Per definire meglio il quadro della situazione che sta vivendo il Nord del Paese, Luigia Luciani e Stefano Molinari hanno intervistato il professore Giovanni Di Perri, virologo e primaro dell’ospedale Amadeo di Savoia di Torino.

Rischio di nuovi focolai

Nelle regioni della Pianura Padana il numero di infezioni è ancora alto. Se perdiamo lo scudo protettivo del lockdown, che ha permesso la discesa fino ad oggi, ci sarà un ritorno dei casi di contagio.

Adesso bisognerà attuare delle misure preventive o addirittura di ricerca attiva dei casi non più passiva. Le occasioni di contagio aumenteranno ed il rischio è di veder ripartire la curva epidemica“.

Ipotesi sui contagi al Nord

Dal punto di vista geografico l’epidemia del Piemonte è sicuramente simile a quelle lombarda, in quanto la densità di casi regionale è molto più alta nel Piemonte orientale rispetto alla parte occidentale.

Si ricordi che in Lombardia abita il 25% dei cinesi presenti in Italia. Verosimilmente quel territorio è stato invaso da più focolai contemporaneamente al ritorno delle vacanze di Natale. Ci sono regioni che ne ospitano molto meno è quindi hanno avuto meno rischi. Questo secondo me è il fatto principale.

Poi mediamente abbiamo molti anziani con una vivace vita sociale. Quindi sono state esposte, ancora prima dei casi nelle Rsa.
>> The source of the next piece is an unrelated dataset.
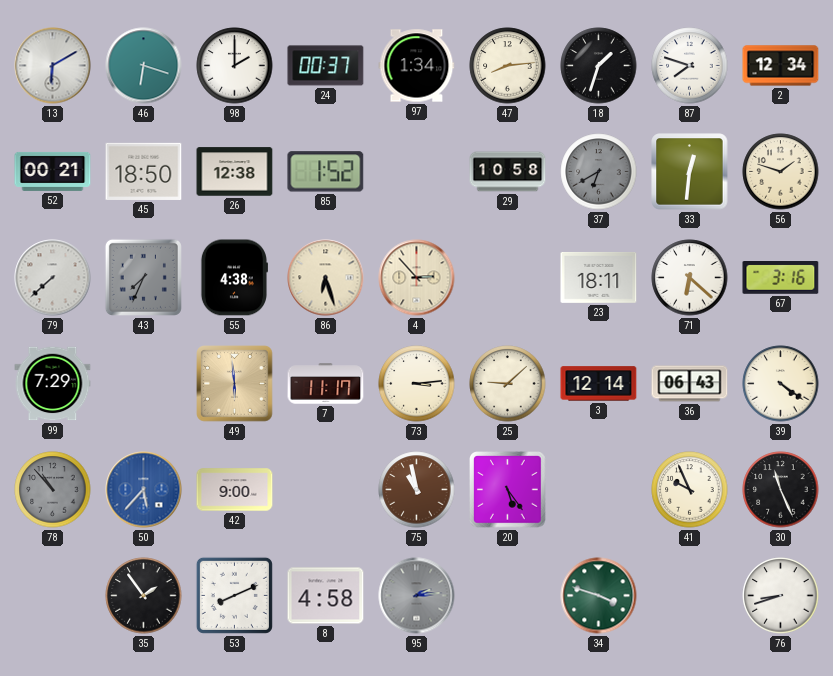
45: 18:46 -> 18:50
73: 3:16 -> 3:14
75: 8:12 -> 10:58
Cosa chiederebbe alla politica?

“Certamente ci sarebbe da mettere su un programma su scala nazionale con il coinvolgimento di volontari e operatori. Forse ci vorrebbero 50.000 persone in tutto il territorio italiano che per quattro mesi si prodigassero, sulla base di un programma come quello del Veneto, a tracciare le infezioni e cercare di spegnere focolaio per focolaio.

Non so verrà fatto ma può essere l’unico intervento al momento per ridurre il numero dei contagi. Non c’è dubbio che il modello veneto vada preso come esempio. Cercare di circoscrivere i focolai, anzichè aspettare che arrivino in ospedale.”